If you're calling them poor because they didn't have as much as the colonists, and that was bad, then perhaps income and wealth inequality today is just as problematic.
Yes. America had no empire. Except for the giant land empire that was, and is, America. Or does invading and occupying thousands of square miles of land, annihilating entire nations, and enslaving and slaughtering the natives, a process that was still very much ongoing between 1860 and 1890 not count as empire building?
You’re absolutely correct. The UK built an empire because it industrialized early and had the money and technology to do so. But the empire isn’t what made it rich in the first place.
50% wage growth over fifty years whilst Britain’s running the largest empire in history? Compare that to the United States over the same period. The US saw 60% real wage growth from 1860-1890 with no empire whatsoever. If imperial profits were trickling down, you’d expect Britain to outpace non-imperial industrialising nations. It didn’t, if anything it was worse.
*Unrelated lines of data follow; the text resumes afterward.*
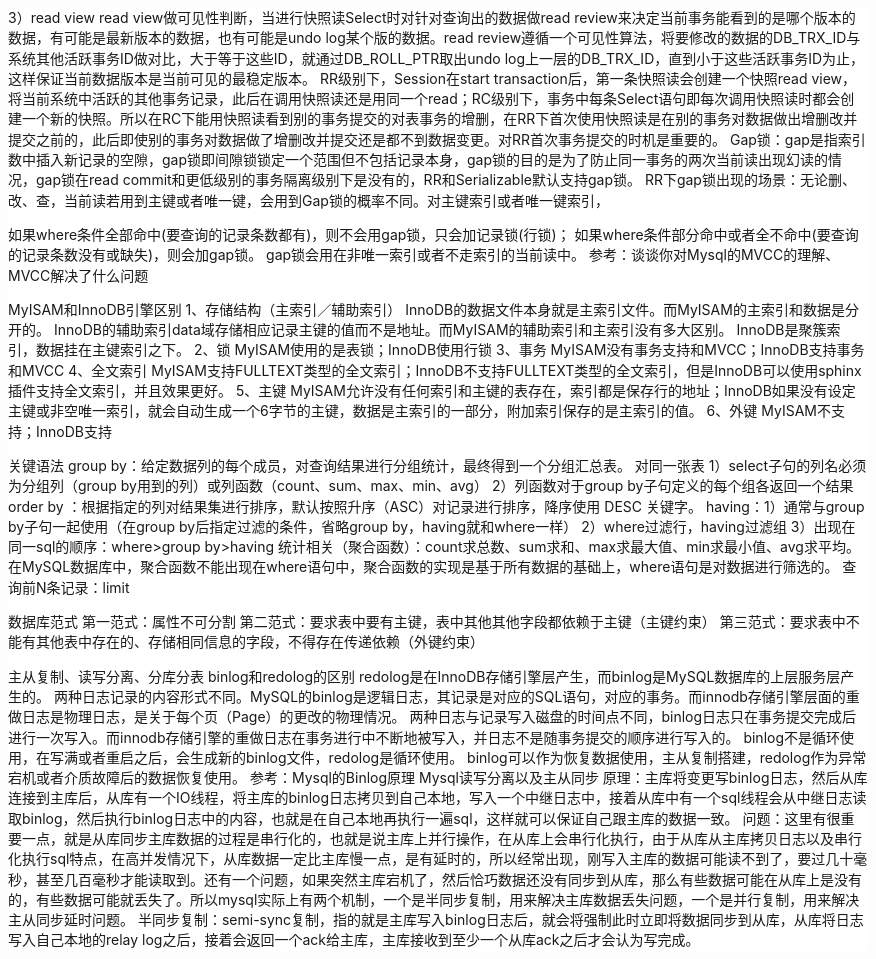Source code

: 3）read view
read view做可见性判断，当进行快照读Select时对针对查询出的数据做read review来决定当前事务能看到的是哪个版本的数据，有可能是最新版本的数据，也有可能是undo log某个版的数据。read review遵循一个可见性算法，将要修改的数据的DB_TRX_ID与系统其他活跃事务ID做对比，大于等于这些ID，就通过DB_ROLL_PTR取出undo log上一层的DB_TRX_ID，直到小于这些活跃事务ID为止，这样保证当前数据版本是当前可见的最稳定版本。
RR级别下，Session在start transaction后，第一条快照读会创建一个快照read view，将当前系统中活跃的其他事务记录，此后在调用快照读还是用同一个read；RC级别下，事务中每条Select语句即每次调用快照读时都会创建一个新的快照。所以在RC下能用快照读看到别的事务提交的对表事务的增删，在RR下首次使用快照读是在别的事务对数据做出增删改并提交之前的，此后即使别的事务对数据做了增删改并提交还是都不到数据变更。对RR首次事务提交的时机是重要的。
Gap锁：gap是指索引数中插入新记录的空隙，gap锁即间隙锁锁定一个范围但不包括记录本身，gap锁的目的是为了防止同一事务的两次当前读出现幻读的情况，gap锁在read commit和更低级别的事务隔离级别下是没有的，RR和Serializable默认支持gap锁。
RR下gap锁出现的场景：无论删、改、查，当前读若用到主键或者唯一键，会用到Gap锁的概率不同。对主键索引或者唯一键索引，

如果where条件全部命中(要查询的记录条数都有)，则不会用gap锁，只会加记录锁(行锁)；
如果where条件部分命中或者全不命中(要查询的记录条数没有或缺失)，则会加gap锁。
gap锁会用在非唯一索引或者不走索引的当前读中。
参考：谈谈你对Mysql的MVCC的理解、MVCC解决了什么问题
 
MyISAM和InnoDB引擎区别
1、存储结构（主索引／辅助索引）
InnoDB的数据文件本身就是主索引文件。而MyISAM的主索引和数据是分开的。
InnoDB的辅助索引data域存储相应记录主键的值而不是地址。而MyISAM的辅助索引和主索引没有多大区别。
InnoDB是聚簇索引，数据挂在主键索引之下。
2、锁
MyISAM使用的是表锁；InnoDB使用行锁
3、事务
MyISAM没有事务支持和MVCC；InnoDB支持事务和MVCC
4、全文索引
MyISAM支持FULLTEXT类型的全文索引；InnoDB不支持FULLTEXT类型的全文索引，但是InnoDB可以使用sphinx插件支持全文索引，并且效果更好。
5、主键
MyISAM允许没有任何索引和主键的表存在，索引都是保存行的地址；InnoDB如果没有设定主键或非空唯一索引，就会自动生成一个6字节的主键，数据是主索引的一部分，附加索引保存的是主索引的值。
6、外键
 MyISAM不支持；InnoDB支持
 
关键语法
group by：给定数据列的每个成员，对查询结果进行分组统计，最终得到一个分组汇总表。
对同一张表
1）select子句的列名必须为分组列（group by用到的列）或列函数（count、sum、max、min、avg）
2）列函数对于group by子句定义的每个组各返回一个结果
order by ：根据指定的列对结果集进行排序，默认按照升序（ASC）对记录进行排序，降序使用 DESC 关键字。
having：1）通常与group by子句一起使用（在group by后指定过滤的条件，省略group by，having就和where一样）
2）where过滤行，having过滤组
3）出现在同一sql的顺序：where>group by>having
统计相关（聚合函数）：count求总数、sum求和、max求最大值、min求最小值、avg求平均。
在MySQL数据库中，聚合函数不能出现在where语句中，聚合函数的实现是基于所有数据的基础上，where语句是对数据进行筛选的。
查询前N条记录：limit
 
数据库范式
第一范式：属性不可分割
第二范式：要求表中要有主键，表中其他其他字段都依赖于主键（主键约束）
第三范式：要求表中不能有其他表中存在的、存储相同信息的字段，不得存在传递依赖（外键约束）
 
主从复制、读写分离、分库分表
binlog和redolog的区别
redolog是在InnoDB存储引擎层产生，而binlog是MySQL数据库的上层服务层产生的。
两种日志记录的内容形式不同。MySQL的binlog是逻辑日志，其记录是对应的SQL语句，对应的事务。而innodb存储引擎层面的重做日志是物理日志，是关于每个页（Page）的更改的物理情况。
两种日志与记录写入磁盘的时间点不同，binlog日志只在事务提交完成后进行一次写入。而innodb存储引擎的重做日志在事务进行中不断地被写入，并日志不是随事务提交的顺序进行写入的。
binlog不是循环使用，在写满或者重启之后，会生成新的binlog文件，redolog是循环使用。
binlog可以作为恢复数据使用，主从复制搭建，redolog作为异常宕机或者介质故障后的数据恢复使用。
参考：Mysql的Binlog原理
Mysql读写分离以及主从同步
原理：主库将变更写binlog日志，然后从库连接到主库后，从库有一个IO线程，将主库的binlog日志拷贝到自己本地，写入一个中继日志中，接着从库中有一个sql线程会从中继日志读取binlog，然后执行binlog日志中的内容，也就是在自己本地再执行一遍sql，这样就可以保证自己跟主库的数据一致。
问题：这里有很重要一点，就是从库同步主库数据的过程是串行化的，也就是说主库上并行操作，在从库上会串行化执行，由于从库从主库拷贝日志以及串行化执行sql特点，在高并发情况下，从库数据一定比主库慢一点，是有延时的，所以经常出现，刚写入主库的数据可能读不到了，要过几十毫秒，甚至几百毫秒才能读取到。还有一个问题，如果突然主库宕机了，然后恰巧数据还没有同步到从库，那么有些数据可能在从库上是没有的，有些数据可能就丢失了。所以mysql实际上有两个机制，一个是半同步复制，用来解决主库数据丢失问题，一个是并行复制，用来解决主从同步延时问题。
半同步复制：semi-sync复制，指的就是主库写入binlog日志后，就会将强制此时立即将数据同步到从库，从库将日志写入自己本地的relay log之后，接着会返回一个ack给主库，主库接收到至少一个从库ack之后才会认为写完成。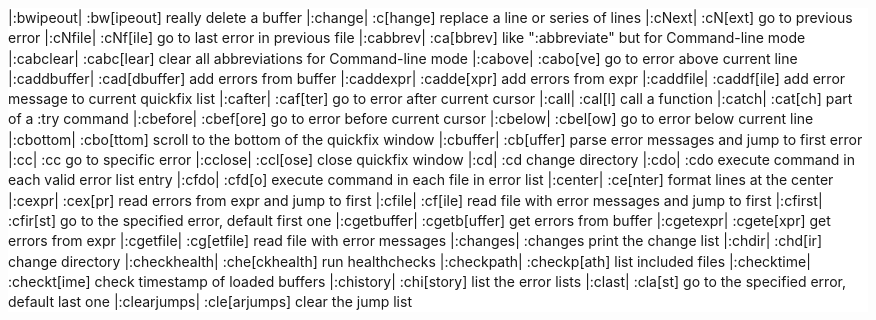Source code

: |:bwipeout|	:bw[ipeout]	really delete a buffer
|:change|	:c[hange]	replace a line or series of lines
|:cNext|	:cN[ext]	go to previous error
|:cNfile|	:cNf[ile]	go to last error in previous file
|:cabbrev|	:ca[bbrev]	like ":abbreviate" but for Command-line mode
|:cabclear|	:cabc[lear]	clear all abbreviations for Command-line mode
|:cabove|	:cabo[ve]	go to error above current line
|:caddbuffer|	:cad[dbuffer]	add errors from buffer
|:caddexpr|	:cadde[xpr]	add errors from expr
|:caddfile|	:caddf[ile]	add error message to current quickfix list
|:cafter|	:caf[ter]	go to error after current cursor
|:call|		:cal[l]		call a function
|:catch|	:cat[ch]	part of a :try command
|:cbefore|	:cbef[ore]	go to error before current cursor
|:cbelow|	:cbel[ow]	go to error below current line
|:cbottom|	:cbo[ttom]	scroll to the bottom of the quickfix window
|:cbuffer|	:cb[uffer]	parse error messages and jump to first error
|:cc|		:cc		go to specific error
|:cclose|	:ccl[ose]	close quickfix window
|:cd|		:cd		change directory
|:cdo|		:cdo		execute command in each valid error list entry
|:cfdo|		:cfd[o]		execute command in each file in error list
|:center|	:ce[nter]	format lines at the center
|:cexpr|	:cex[pr]	read errors from expr and jump to first
|:cfile|	:cf[ile]	read file with error messages and jump to first
|:cfirst|	:cfir[st]	go to the specified error, default first one
|:cgetbuffer|	:cgetb[uffer]	get errors from buffer
|:cgetexpr|	:cgete[xpr]	get errors from expr
|:cgetfile|	:cg[etfile]	read file with error messages
|:changes|	:changes	print the change list
|:chdir|	:chd[ir]	change directory
|:checkhealth|	:che[ckhealth]	run healthchecks
|:checkpath|	:checkp[ath]	list included files
|:checktime|	:checkt[ime]	check timestamp of loaded buffers
|:chistory|	:chi[story]	list the error lists
|:clast|	:cla[st]	go to the specified error, default last one
|:clearjumps|	:cle[arjumps]	clear the jump list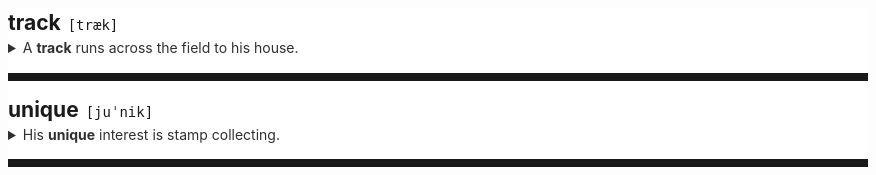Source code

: 
<div style="display: flex;align-items: baseline;">
    <h2 style="margin-bottom: 0;margin-top: 0">track</h2>
    <p style="padding:0 .5em; margin: 0;font-family: monospace;">[træk]</p>
    <p class="interpretation_42376" style="display:none ;padding:0 .5em; margin: 0; white-space: nowrap;overflow: hidden;text-overflow: ellipsis;">n. 轨道；踪迹；小路；跑道
v. 追踪；跟踪</p>
</div>
<details class="details_42376"><summary style="color: #303030;">A <strong>track</strong> runs across the field to his house.</summary></details>
<hr style="padding-bottom: 0.5em;" />


<div style="display: flex;align-items: baseline;">
    <h2 style="margin-bottom: 0;margin-top: 0">unique</h2>
    <p style="padding:0 .5em; margin: 0;font-family: monospace;">[juˈnik]</p>
    <p class="interpretation_42376" style="display:none ;padding:0 .5em; margin: 0; white-space: nowrap;overflow: hidden;text-overflow: ellipsis;">adj. 唯一的；独特的</p>
</div>
<details class="details_42376"><summary style="color: #303030;">His <strong>unique</strong> interest is stamp collecting.</summary></details>
<hr style="padding-bottom: 0.5em;" />

<script>
const details = document.querySelectorAll('.details_42376');
const translates = document.querySelectorAll('.interpretation_42376');

details.forEach((item, index) => item.addEventListener('toggle', () => {
    if (item.open) {
        translates[index].style.display = 'block';
    } else translates[index].style.display = 'none';
}));
</script>
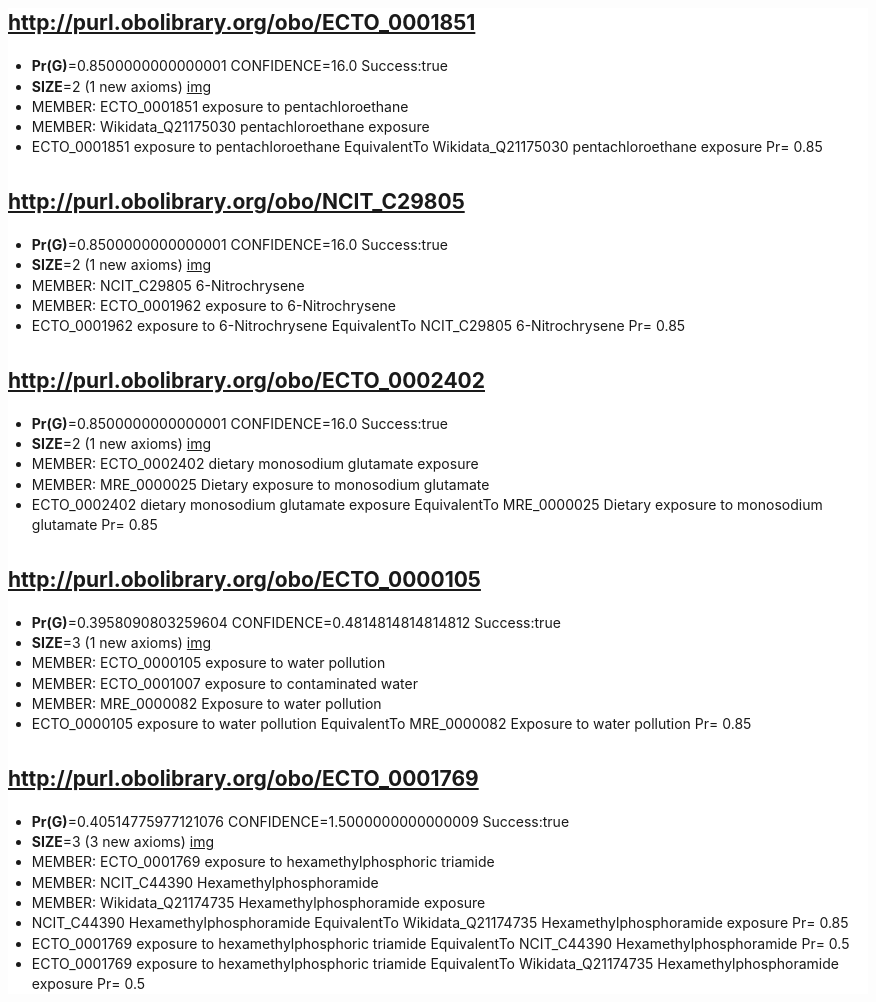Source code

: 
## http://purl.obolibrary.org/obo/ECTO_0001851

 * __Pr(G)__=0.8500000000000001 CONFIDENCE=16.0 Success:true
 * __SIZE__=2 (1 new axioms) 
[img](target/img-ECTO_0001851.png)
 * MEMBER: ECTO_0001851 exposure to pentachloroethane
 * MEMBER: Wikidata_Q21175030 pentachloroethane exposure
 * ECTO_0001851 exposure to pentachloroethane EquivalentTo Wikidata_Q21175030 pentachloroethane exposure Pr= 0.85


## http://purl.obolibrary.org/obo/NCIT_C29805

 * __Pr(G)__=0.8500000000000001 CONFIDENCE=16.0 Success:true
 * __SIZE__=2 (1 new axioms) 
[img](target/img-NCIT_C29805.png)
 * MEMBER: NCIT_C29805 6-Nitrochrysene
 * MEMBER: ECTO_0001962 exposure to 6-Nitrochrysene
 * ECTO_0001962 exposure to 6-Nitrochrysene EquivalentTo NCIT_C29805 6-Nitrochrysene Pr= 0.85


## http://purl.obolibrary.org/obo/ECTO_0002402

 * __Pr(G)__=0.8500000000000001 CONFIDENCE=16.0 Success:true
 * __SIZE__=2 (1 new axioms) 
[img](target/img-ECTO_0002402.png)
 * MEMBER: ECTO_0002402 dietary monosodium glutamate exposure
 * MEMBER: MRE_0000025 Dietary exposure to monosodium glutamate
 * ECTO_0002402 dietary monosodium glutamate exposure EquivalentTo MRE_0000025 Dietary exposure to monosodium glutamate Pr= 0.85


## http://purl.obolibrary.org/obo/ECTO_0000105

 * __Pr(G)__=0.3958090803259604 CONFIDENCE=0.4814814814814812 Success:true
 * __SIZE__=3 (1 new axioms) 
[img](target/img-ECTO_0000105.png)
 * MEMBER: ECTO_0000105 exposure to water pollution
 * MEMBER: ECTO_0001007 exposure to contaminated water
 * MEMBER: MRE_0000082 Exposure to water pollution
 * ECTO_0000105 exposure to water pollution EquivalentTo MRE_0000082 Exposure to water pollution Pr= 0.85


## http://purl.obolibrary.org/obo/ECTO_0001769

 * __Pr(G)__=0.40514775977121076 CONFIDENCE=1.5000000000000009 Success:true
 * __SIZE__=3 (3 new axioms) 
[img](target/img-ECTO_0001769.png)
 * MEMBER: ECTO_0001769 exposure to hexamethylphosphoric triamide
 * MEMBER: NCIT_C44390 Hexamethylphosphoramide
 * MEMBER: Wikidata_Q21174735 Hexamethylphosphoramide exposure
 * NCIT_C44390 Hexamethylphosphoramide EquivalentTo Wikidata_Q21174735 Hexamethylphosphoramide exposure Pr= 0.85
 * ECTO_0001769 exposure to hexamethylphosphoric triamide EquivalentTo NCIT_C44390 Hexamethylphosphoramide Pr= 0.5
 * ECTO_0001769 exposure to hexamethylphosphoric triamide EquivalentTo Wikidata_Q21174735 Hexamethylphosphoramide exposure Pr= 0.5
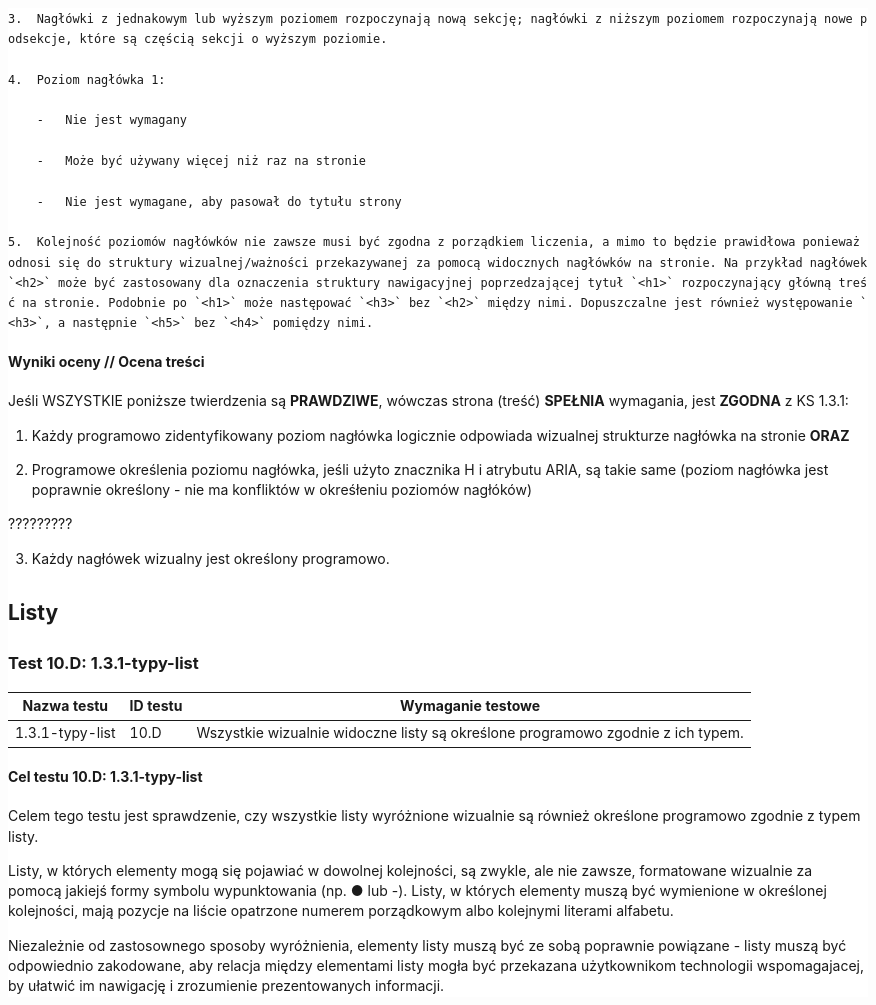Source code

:     3.  Nagłówki z jednakowym lub wyższym poziomem rozpoczynają nową sekcję; nagłówki z niższym poziomem rozpoczynają nowe podsekcje, które są częścią sekcji o wyższym poziomie.

    4.  Poziom nagłówka 1:

        -   Nie jest wymagany

        -   Może być używany więcej niż raz na stronie

        -   Nie jest wymagane, aby pasował do tytułu strony

    5.  Kolejność poziomów nagłówków nie zawsze musi być zgodna z porządkiem liczenia, a mimo to będzie prawidłowa ponieważ odnosi się do struktury wizualnej/ważności przekazywanej za pomocą widocznych nagłówków na stronie. Na przykład nagłówek `<h2>` może być zastosowany dla oznaczenia struktury nawigacyjnej poprzedzającej tytuł `<h1>` rozpoczynający główną treść na stronie. Podobnie po `<h1>` może następować `<h3>` bez `<h2>` między nimi. Dopuszczalne jest również występowanie `<h3>`, a następnie `<h5>` bez `<h4>` pomiędzy nimi.

#### Wyniki oceny // Ocena treści

Jeśli WSZYSTKIE poniższe twierdzenia są **PRAWDZIWE**, wówczas strona (treść) **SPEŁNIA** wymagania, jest **ZGODNA** z KS 1.3.1:

1.	Każdy programowo zidentyfikowany poziom nagłówka logicznie odpowiada wizualnej strukturze nagłówka na stronie **ORAZ**

2.	Programowe określenia poziomu nagłówka, jeśli użyto znacznika H i atrybutu ARIA, są takie same (poziom nagłówka jest poprawnie określony - nie ma konfliktów w okreśłeniu poziomów nagłóków) 

?????????

3.  Każdy nagłówek wizualny jest określony programowo.


## Listy

### Test 10.D: 1.3.1-typy-list

| Nazwa testu | ID testu | Wymaganie testowe |
|------------------------|---------|------------------------------------------|
| 1.3.1-typy-list | 10.D    | Wszystkie wizualnie widoczne listy są określone programowo zgodnie z ich typem. |


#### Cel testu 10.D: 1.3.1-typy-list

Celem tego testu jest sprawdzenie, czy wszystkie listy wyróżnione wizualnie są również określone programowo zgodnie z typem listy.

Listy, w których elementy mogą się pojawiać w dowolnej kolejności, są zwykle, ale nie zawsze, formatowane wizualnie za pomocą jakiejś formy symbolu wypunktowania (np. ● lub -). Listy, w których elementy muszą być wymienione w określonej kolejności, mają pozycje na liście opatrzone numerem porządkowym albo kolejnymi literami alfabetu.  

Niezależnie od zastosownego sposoby wyróżnienia, elementy listy muszą być ze sobą poprawnie powiązane - listy muszą być odpowiednio zakodowane, aby relacja między elementami listy mogła być przekazana użytkownikom technologii wspomagajacej, by ułatwić im nawigację i zrozumienie prezentowanych informacji.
The literacy and life expectancy gains you’re citing came from industrialisation and public health reforms, not imperial dividends. Meanwhile the landed gentry who actually controlled the imperial trade were getting obscenely wealthy.
Life expectancy of 50 in 1900 still meant working-class Londoners in overcrowded tenements with open sewers, whilst their supposed countrymen lived in townhouses with servants. The Victorian poor saw industrial revolution gains, not imperial ones.